Top of Provided data

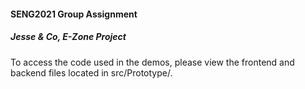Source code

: #### SENG2021 Group Assignment

##### Jesse & Co, E-Zone Project

To access the code used in the demos, please view the frontend and backend files located in src/Prototype/.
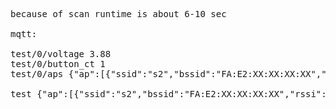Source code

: 
<pre>

because of scan runtime is about 6-10 sec

mqtt:

test/0/voltage 3.88
test/0/button_ct 1
test/0/aps {"ap":[{"ssid":"s2","bssid":"FA:E2:XX:XX:XX:XX","rssi":-87,"channel":1},{"ssid":"s1","bssid":"18:E8:XX:XX:XX:XX","rssi":-88,"channel":13},{"ssid":"s1","bssid":"F4:E2:XX:XX:XX:XX","rssi":-89,"channel":1},{"ssid":"s1","bssid":"F4:E2:XX:XX:XX:XX","rssi":-92,"channel":11}]}

test {"ap":[{"ssid":"s2","bssid":"FA:E2:XX:XX:XX:XX","rssi":-83,"channel":1},{"ssid":"s1","bssid":"F4:E2:XX:XX:XX:XX","rssi":-84,"channel":1},{"ssid":"s1","bssid":"18:E8:XX:XX:XX:XX","rssi":-93,"channel":6},{"ssid":"s1","bssid":"F4:E2:XX:XX:XX:XX","rssi":-95,"channel":11}],"voltage":4.106757,"button_ct":0,"id":0}
</pre>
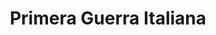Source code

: ﻿---
title: "Primera Guerra Italiana"
permalink: periodes_327.html
layout: periode
dataInici: 1494
dataFi: 1498
sidebar: periodes
pares:
  - id: 326
    title: "Guerras Italianas"
    dataInici: "(1494)"
    dataFi: "(1559)"

fills:
  - id: 328
    title: "Batalla de Fornovo"
    dataInici: "(1495-07-06)"

jocsPrincipals:
jocsEscenaris:
jocsEpoca:
jocsEpocaEscenaris:
---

Bottom of Provided data

> **Task prompt**:
Please print the entire listing again exactly, minus its images.

> **Answer area**:
Source code

: #### SENG2021 Group Assignment

##### Jesse & Co, E-Zone Project

To access the code used in the demos, please view the frontend and backend files located in src/Prototype/.
Source code

: 
<pre>

because of scan runtime is about 6-10 sec

mqtt:

test/0/voltage 3.88
test/0/button_ct 1
test/0/aps {"ap":[{"ssid":"s2","bssid":"FA:E2:XX:XX:XX:XX","rssi":-87,"channel":1},{"ssid":"s1","bssid":"18:E8:XX:XX:XX:XX","rssi":-88,"channel":13},{"ssid":"s1","bssid":"F4:E2:XX:XX:XX:XX","rssi":-89,"channel":1},{"ssid":"s1","bssid":"F4:E2:XX:XX:XX:XX","rssi":-92,"channel":11}]}

test {"ap":[{"ssid":"s2","bssid":"FA:E2:XX:XX:XX:XX","rssi":-83,"channel":1},{"ssid":"s1","bssid":"F4:E2:XX:XX:XX:XX","rssi":-84,"channel":1},{"ssid":"s1","bssid":"18:E8:XX:XX:XX:XX","rssi":-93,"channel":6},{"ssid":"s1","bssid":"F4:E2:XX:XX:XX:XX","rssi":-95,"channel":11}],"voltage":4.106757,"button_ct":0,"id":0}
</pre>
Source code

: ﻿---
title: "Primera Guerra Italiana"
permalink: periodes_327.html
layout: periode
dataInici: 1494
dataFi: 1498
sidebar: periodes
pares:
  - id: 326
    title: "Guerras Italianas"
    dataInici: "(1494)"
    dataFi: "(1559)"

fills:
  - id: 328
    title: "Batalla de Fornovo"
    dataInici: "(1495-07-06)"

jocsPrincipals:
jocsEscenaris:
jocsEpoca:
jocsEpocaEscenaris:
---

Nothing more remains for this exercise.